If you're following the turmoil at the NYPD, you probably noticed there's something missing from the conversation: any mention of crime.
You know, that whole thing about murder, rape and robbery, good guys and bad guys, victims and perps. Whether New Yorkers feel afraid to leave their homes and ride the subway and whether a jihadi next door is plotting mass murder.
Instead, reports about changes at the top are almost exclusively about race and ethnicity. And when it comes to race in the age of Bill de Blasio, all roads lead to Al Sharpton.
All race, all the time is Sharpton's game. And now, sadly, it's all that matters at the new NYPD. Make that the new, but not improved, NYPD.
Oh, don't worry about the changes, Police Commissioner Bill Bratton said Saturday. He promised to name new brass this week, adding, "I think the city and its many diverse communities will be very pleased."
In other words, as long as the top of the NYPD fits a quota system — or "looks like the city," in the words of activists — nothing else matters.
This is nuts.
Depending on who's talking, the man at the center of the storm, Chief of Department Philip Banks III, is very competent, a team player and a tough cop, or he's none of the above. All the public knows is that he was the highest ranking black official and suddenly resigned in a huff over a promotion that he regarded as being kicked upstairs.
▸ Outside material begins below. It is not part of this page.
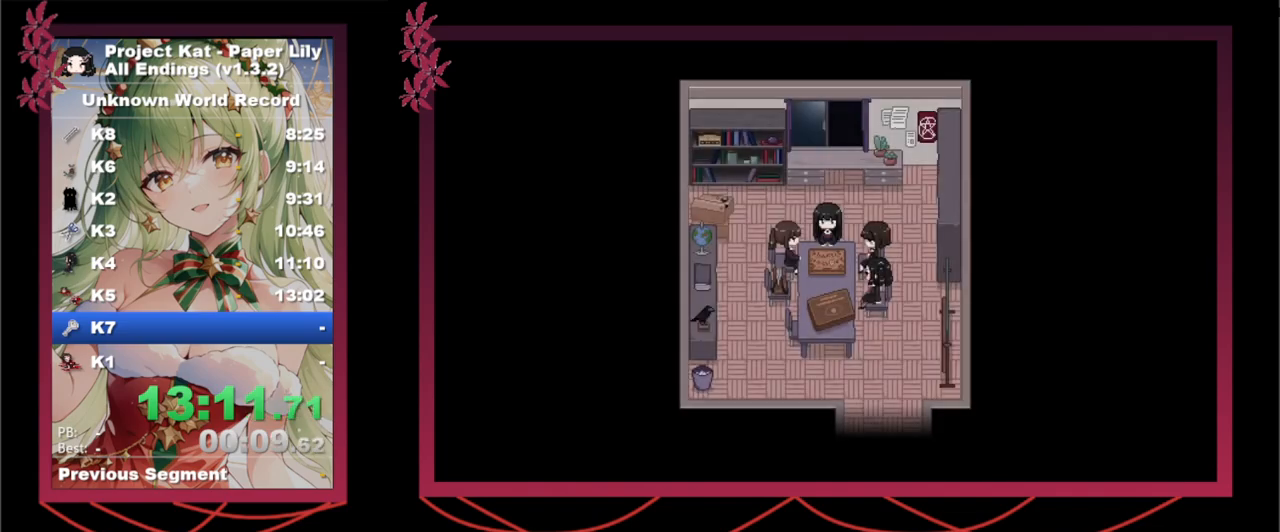
{"keys": ["x"], "events": [[33, "space", "up"], [33, "z", "up"], [83, "space", "down"], [83, "z", "down"], [133, "space", "up"], [133, "z", "up"], [183, "z", "down"], [217, "space", "down"], [217, "z", "up"], [267, "space", "up"], [317, "space", "down"], [317, "z", "down"], [417, "space", "up"], [417, "z", "up"], [450, "space", "down"], [450, "z", "down"], [500, "space", "up"], [500, "z", "up"]]}
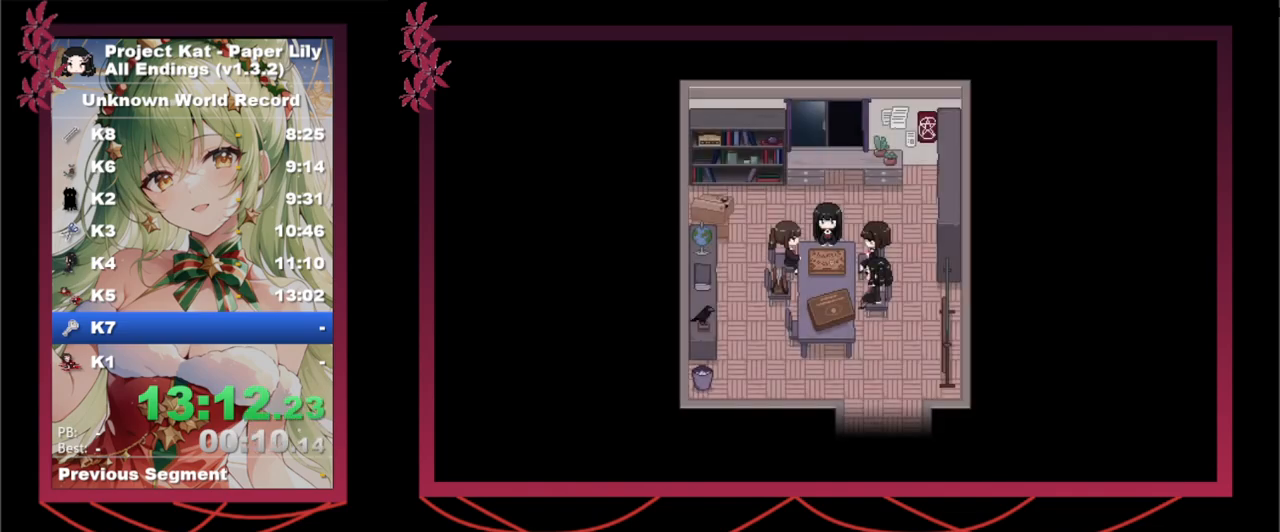
{"keys": ["space", "x", "z"], "events": [[50, "space", "down"], [50, "z", "down"], [100, "space", "up"], [100, "z", "up"], [150, "space", "down"], [150, "z", "down"], [183, "space", "up"], [183, "z", "up"], [283, "space", "down"], [283, "z", "down"], [333, "space", "up"], [333, "z", "up"], [483, "space", "down"], [483, "z", "down"]]}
Ditto for another official Bratton forced out, Rafael Piñeiro. A native of Cuba, he was the highest ranking Latino, and his last day was Friday.
For losing both men, Bratton stands accused of trying to make the NYPD a white male bastion. It's an unfair charge, but if his solution is to promote solely on the basis of race, he's surrendering his moral authority and integrity.
Let's be clear: Discrimination is illegal and repugnant. Affirmative action, meaning equal opportunity for all, is a virtue. Quotas are a scandal.
Yet New York has an ideological mayor who puts race and class warfare at the center of his agenda.
When promises of "social justice" devolve into a tawdry tally of how many blacks, whites, Latinos and Asians are at the table, individual merit is an afterthought.
Banks spent 28 years on the police force, and his career is now reduced to his skin color. Piñeiro, too, is now known for being Latino.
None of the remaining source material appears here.